The task
For this exercise, copy out each line of the material below that includes "support".

Supplied information

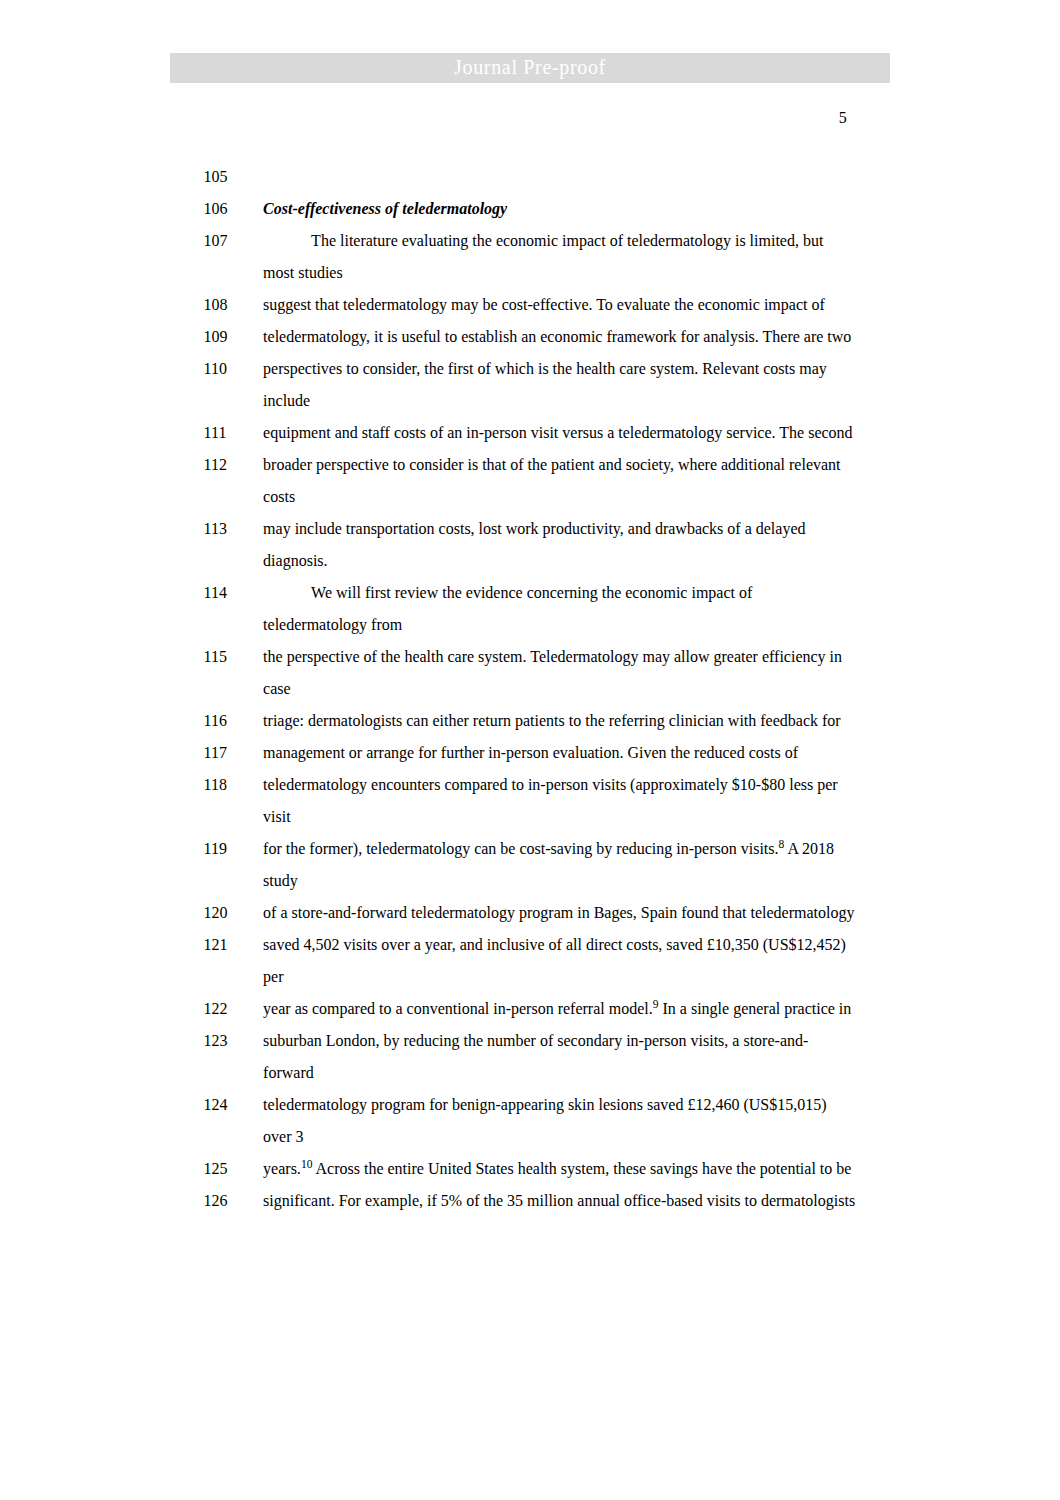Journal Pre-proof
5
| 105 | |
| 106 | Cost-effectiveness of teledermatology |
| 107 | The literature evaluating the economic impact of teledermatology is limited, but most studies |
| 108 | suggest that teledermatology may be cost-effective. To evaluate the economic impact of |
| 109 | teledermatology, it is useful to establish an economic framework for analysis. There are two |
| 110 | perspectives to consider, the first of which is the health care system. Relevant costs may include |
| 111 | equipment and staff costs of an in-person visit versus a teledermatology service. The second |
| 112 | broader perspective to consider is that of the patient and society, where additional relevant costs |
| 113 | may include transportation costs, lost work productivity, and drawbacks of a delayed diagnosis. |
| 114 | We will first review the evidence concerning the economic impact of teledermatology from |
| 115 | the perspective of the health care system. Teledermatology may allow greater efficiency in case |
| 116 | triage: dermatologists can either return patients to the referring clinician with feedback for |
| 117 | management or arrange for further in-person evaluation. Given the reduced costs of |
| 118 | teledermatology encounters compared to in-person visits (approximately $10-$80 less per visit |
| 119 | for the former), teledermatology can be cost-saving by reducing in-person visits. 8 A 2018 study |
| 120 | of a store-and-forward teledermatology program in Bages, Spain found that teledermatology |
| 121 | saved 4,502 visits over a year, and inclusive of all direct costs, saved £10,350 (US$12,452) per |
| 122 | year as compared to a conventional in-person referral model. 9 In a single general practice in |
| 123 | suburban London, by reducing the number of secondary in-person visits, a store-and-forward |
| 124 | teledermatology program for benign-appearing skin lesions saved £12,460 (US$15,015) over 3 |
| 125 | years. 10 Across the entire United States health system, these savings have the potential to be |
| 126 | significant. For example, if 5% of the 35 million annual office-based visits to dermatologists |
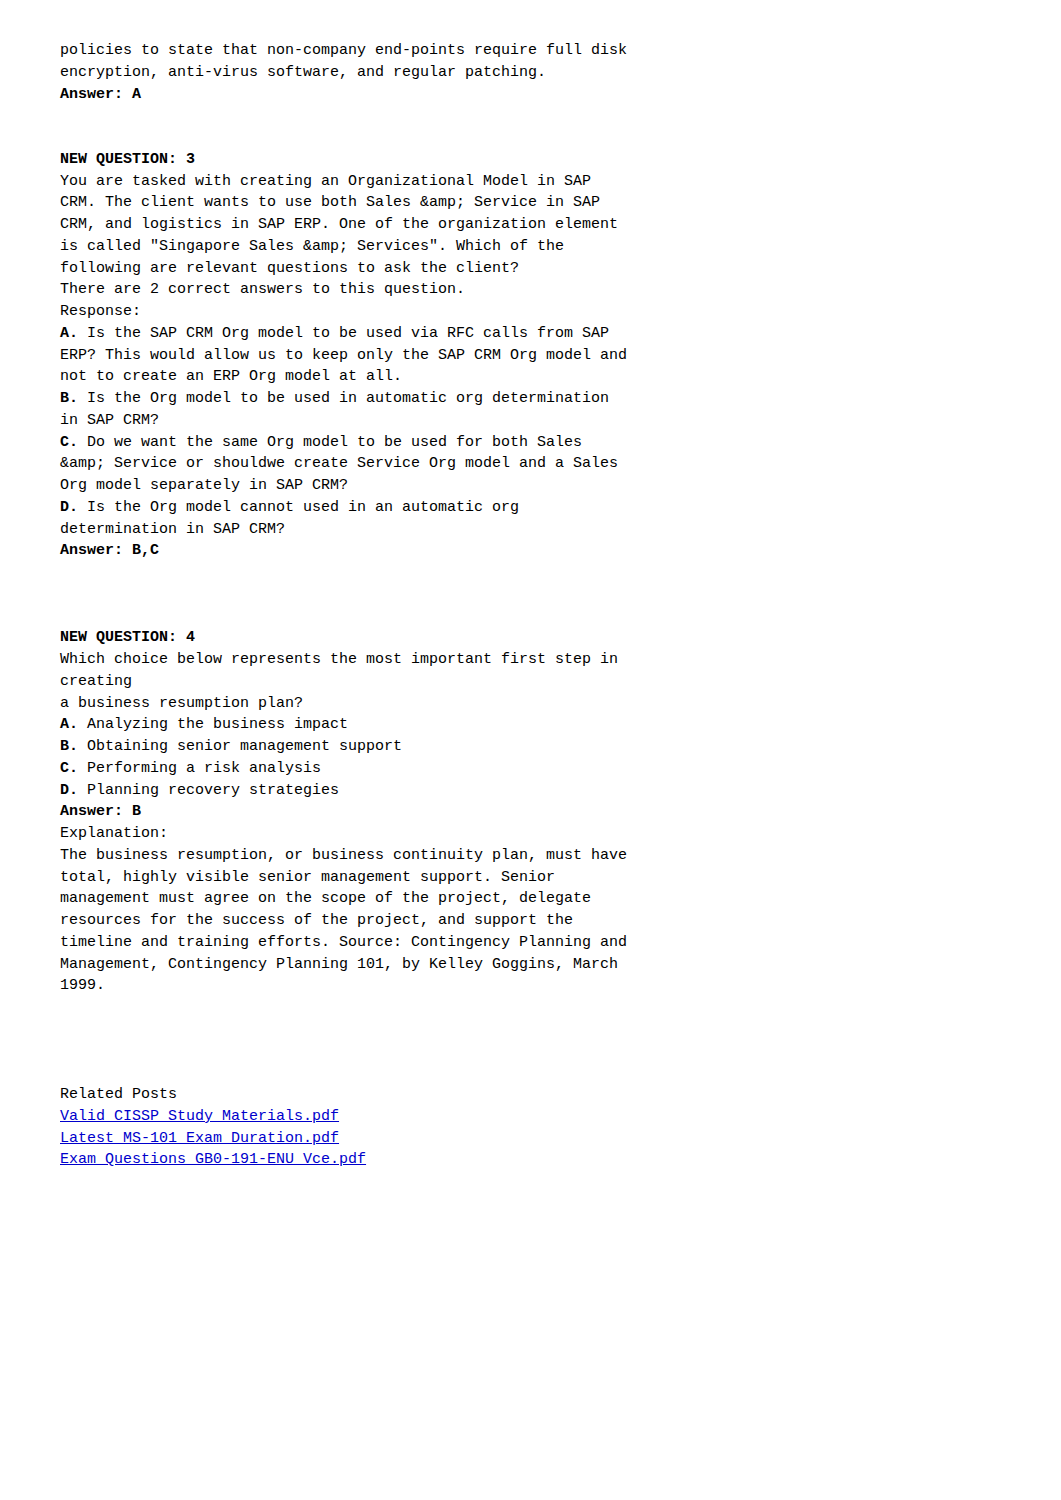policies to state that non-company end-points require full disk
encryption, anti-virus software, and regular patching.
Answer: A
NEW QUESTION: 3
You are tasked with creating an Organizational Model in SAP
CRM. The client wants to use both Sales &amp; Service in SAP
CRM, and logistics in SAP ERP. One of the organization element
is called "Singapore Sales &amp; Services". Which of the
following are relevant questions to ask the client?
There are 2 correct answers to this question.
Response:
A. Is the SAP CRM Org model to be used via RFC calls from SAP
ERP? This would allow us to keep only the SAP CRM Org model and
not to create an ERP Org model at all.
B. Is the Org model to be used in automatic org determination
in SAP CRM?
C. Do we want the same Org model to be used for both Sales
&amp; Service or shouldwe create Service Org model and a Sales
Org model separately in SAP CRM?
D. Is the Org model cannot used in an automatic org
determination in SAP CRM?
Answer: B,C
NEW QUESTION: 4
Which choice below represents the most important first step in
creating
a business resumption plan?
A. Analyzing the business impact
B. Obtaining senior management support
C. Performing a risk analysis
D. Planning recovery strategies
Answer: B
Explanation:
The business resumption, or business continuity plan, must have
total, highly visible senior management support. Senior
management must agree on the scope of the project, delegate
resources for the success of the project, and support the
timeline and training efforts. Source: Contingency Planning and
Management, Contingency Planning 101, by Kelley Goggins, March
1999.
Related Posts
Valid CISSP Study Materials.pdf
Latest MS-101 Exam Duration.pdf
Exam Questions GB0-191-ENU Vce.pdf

...

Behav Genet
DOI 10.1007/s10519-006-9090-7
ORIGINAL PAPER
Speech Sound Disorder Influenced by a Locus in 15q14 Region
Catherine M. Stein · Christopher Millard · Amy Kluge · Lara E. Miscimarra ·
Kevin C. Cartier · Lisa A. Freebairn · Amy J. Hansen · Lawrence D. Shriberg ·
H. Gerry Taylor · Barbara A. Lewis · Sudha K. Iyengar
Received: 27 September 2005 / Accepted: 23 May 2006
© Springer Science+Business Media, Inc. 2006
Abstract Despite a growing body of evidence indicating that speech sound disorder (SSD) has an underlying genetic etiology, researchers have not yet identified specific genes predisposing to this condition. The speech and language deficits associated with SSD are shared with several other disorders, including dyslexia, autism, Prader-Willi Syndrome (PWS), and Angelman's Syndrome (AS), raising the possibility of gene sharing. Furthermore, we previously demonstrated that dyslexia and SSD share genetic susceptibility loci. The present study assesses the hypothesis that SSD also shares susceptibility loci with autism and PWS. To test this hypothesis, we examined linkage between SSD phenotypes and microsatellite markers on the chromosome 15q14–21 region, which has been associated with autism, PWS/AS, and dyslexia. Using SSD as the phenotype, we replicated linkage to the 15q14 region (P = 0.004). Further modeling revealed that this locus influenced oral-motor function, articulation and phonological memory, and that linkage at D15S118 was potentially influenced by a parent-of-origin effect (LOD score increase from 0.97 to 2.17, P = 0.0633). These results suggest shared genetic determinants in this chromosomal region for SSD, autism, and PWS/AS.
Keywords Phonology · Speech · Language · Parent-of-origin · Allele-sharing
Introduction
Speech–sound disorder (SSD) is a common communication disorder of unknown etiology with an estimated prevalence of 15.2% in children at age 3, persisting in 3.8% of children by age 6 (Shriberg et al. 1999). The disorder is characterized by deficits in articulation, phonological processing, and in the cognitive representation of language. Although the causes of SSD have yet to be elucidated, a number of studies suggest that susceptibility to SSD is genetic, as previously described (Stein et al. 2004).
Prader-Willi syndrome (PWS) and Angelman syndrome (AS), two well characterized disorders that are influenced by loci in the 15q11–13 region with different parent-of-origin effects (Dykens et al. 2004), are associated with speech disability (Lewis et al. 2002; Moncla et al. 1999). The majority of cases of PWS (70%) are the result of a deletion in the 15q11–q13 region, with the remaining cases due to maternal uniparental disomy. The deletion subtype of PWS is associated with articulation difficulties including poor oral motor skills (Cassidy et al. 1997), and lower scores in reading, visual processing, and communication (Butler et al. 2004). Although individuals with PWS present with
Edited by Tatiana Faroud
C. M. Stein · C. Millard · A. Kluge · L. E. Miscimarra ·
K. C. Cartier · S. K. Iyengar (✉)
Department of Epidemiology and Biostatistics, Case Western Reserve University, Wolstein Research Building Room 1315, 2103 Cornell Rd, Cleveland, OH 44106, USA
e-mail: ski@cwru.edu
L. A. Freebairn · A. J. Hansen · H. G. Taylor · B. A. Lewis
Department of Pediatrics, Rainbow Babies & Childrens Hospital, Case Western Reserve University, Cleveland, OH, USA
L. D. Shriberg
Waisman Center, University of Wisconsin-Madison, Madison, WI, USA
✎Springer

* * *

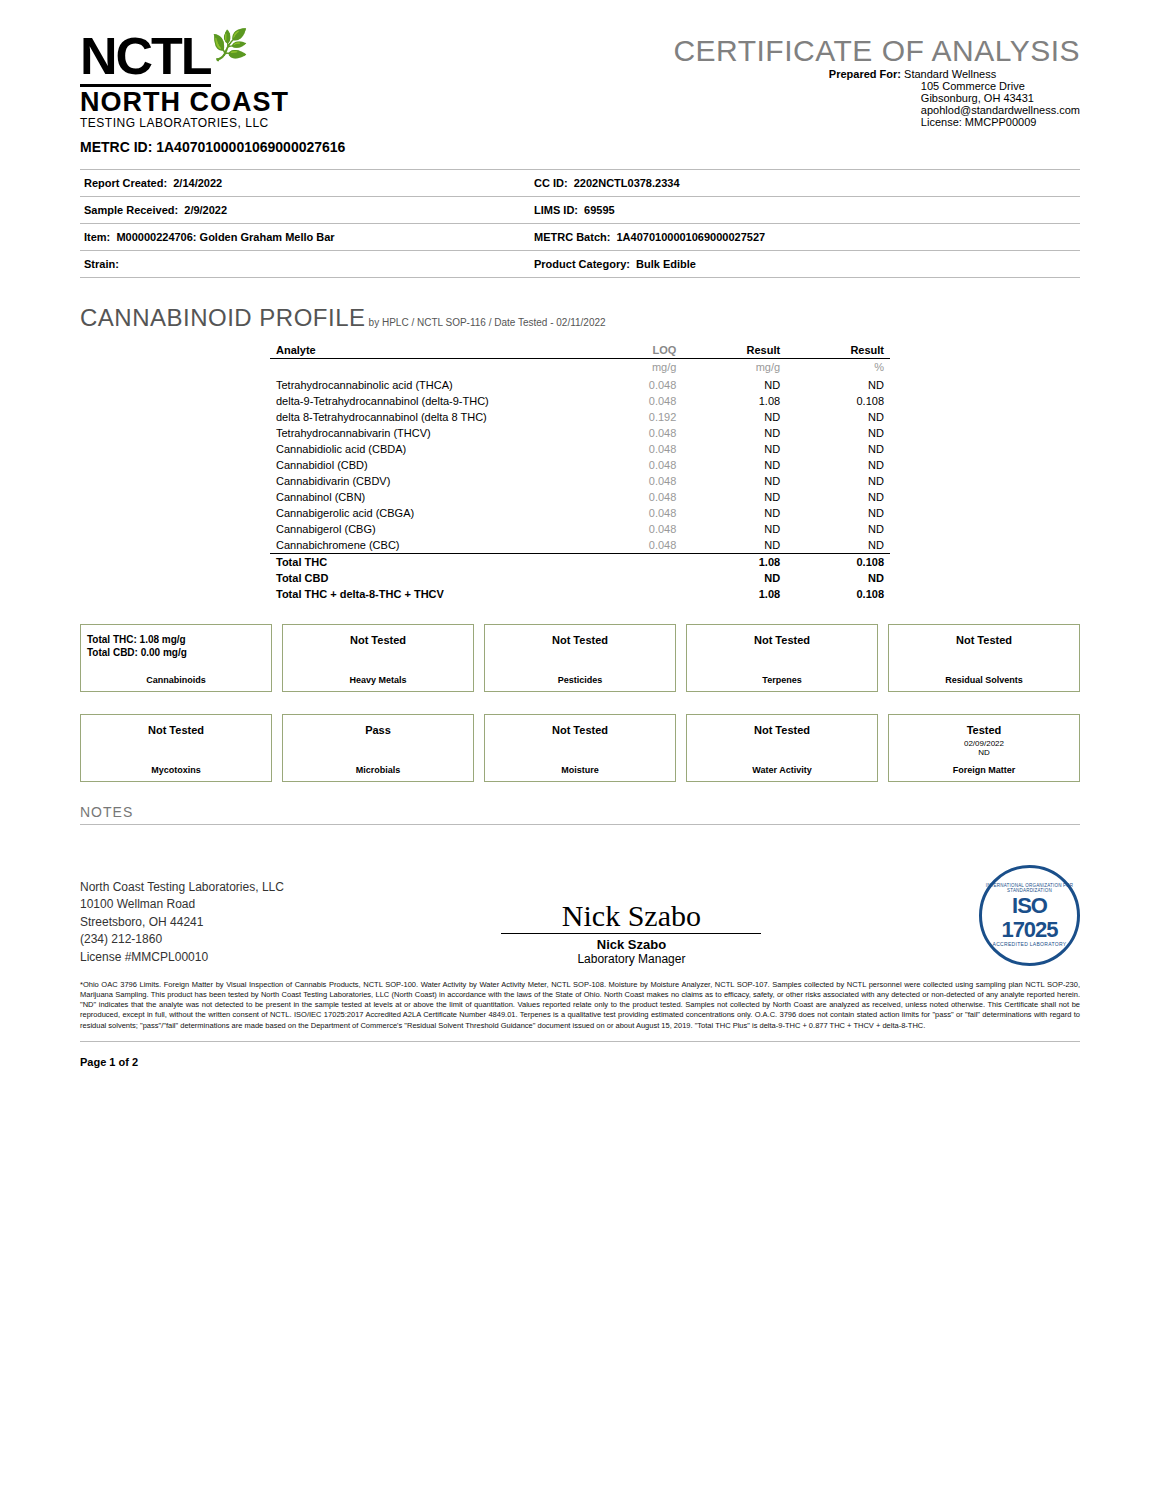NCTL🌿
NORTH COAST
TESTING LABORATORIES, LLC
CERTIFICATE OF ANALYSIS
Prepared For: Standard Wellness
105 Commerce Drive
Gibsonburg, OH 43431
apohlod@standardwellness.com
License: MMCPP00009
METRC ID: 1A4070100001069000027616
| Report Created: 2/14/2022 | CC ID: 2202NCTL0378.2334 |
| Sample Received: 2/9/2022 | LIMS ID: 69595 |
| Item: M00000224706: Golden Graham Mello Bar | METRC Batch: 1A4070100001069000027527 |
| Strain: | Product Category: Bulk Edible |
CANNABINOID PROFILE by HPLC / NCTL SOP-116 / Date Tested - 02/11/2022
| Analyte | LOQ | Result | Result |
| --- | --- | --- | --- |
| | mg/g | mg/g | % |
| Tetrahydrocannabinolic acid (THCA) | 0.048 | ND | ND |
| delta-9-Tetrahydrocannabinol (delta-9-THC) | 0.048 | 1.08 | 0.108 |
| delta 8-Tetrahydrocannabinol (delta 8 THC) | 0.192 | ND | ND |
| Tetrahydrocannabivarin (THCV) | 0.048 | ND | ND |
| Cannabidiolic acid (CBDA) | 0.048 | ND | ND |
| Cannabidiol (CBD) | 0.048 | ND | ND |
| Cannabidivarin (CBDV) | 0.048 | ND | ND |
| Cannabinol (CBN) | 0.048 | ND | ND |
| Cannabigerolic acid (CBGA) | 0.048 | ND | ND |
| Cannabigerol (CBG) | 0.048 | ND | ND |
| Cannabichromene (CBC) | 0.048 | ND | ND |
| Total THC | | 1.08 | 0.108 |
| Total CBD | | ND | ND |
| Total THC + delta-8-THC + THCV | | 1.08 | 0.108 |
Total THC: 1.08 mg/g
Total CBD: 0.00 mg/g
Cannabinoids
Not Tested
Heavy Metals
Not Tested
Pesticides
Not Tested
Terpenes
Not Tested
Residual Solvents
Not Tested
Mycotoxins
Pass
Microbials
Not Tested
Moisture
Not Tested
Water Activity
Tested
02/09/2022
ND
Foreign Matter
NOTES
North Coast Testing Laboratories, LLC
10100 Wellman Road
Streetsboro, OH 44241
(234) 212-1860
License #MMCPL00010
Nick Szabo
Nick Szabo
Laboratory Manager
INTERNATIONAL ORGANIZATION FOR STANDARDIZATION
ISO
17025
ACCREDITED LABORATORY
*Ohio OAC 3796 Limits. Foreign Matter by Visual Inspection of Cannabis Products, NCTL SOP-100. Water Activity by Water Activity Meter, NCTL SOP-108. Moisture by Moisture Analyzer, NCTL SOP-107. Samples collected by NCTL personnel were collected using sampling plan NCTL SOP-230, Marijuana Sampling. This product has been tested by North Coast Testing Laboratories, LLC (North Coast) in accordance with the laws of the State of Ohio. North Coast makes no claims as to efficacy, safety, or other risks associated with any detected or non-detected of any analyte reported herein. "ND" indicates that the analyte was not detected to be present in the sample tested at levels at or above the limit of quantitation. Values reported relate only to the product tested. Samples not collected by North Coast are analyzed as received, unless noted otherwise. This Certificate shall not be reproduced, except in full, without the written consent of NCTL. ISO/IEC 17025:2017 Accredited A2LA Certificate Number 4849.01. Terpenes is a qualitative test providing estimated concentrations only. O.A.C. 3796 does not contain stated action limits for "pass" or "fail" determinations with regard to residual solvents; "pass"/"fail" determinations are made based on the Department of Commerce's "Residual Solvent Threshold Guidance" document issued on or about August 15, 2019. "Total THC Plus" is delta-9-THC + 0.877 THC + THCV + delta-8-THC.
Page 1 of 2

Exercise answer
B. Obtaining senior management support
total, highly visible senior management support. Senior
resources for the success of the project, and support the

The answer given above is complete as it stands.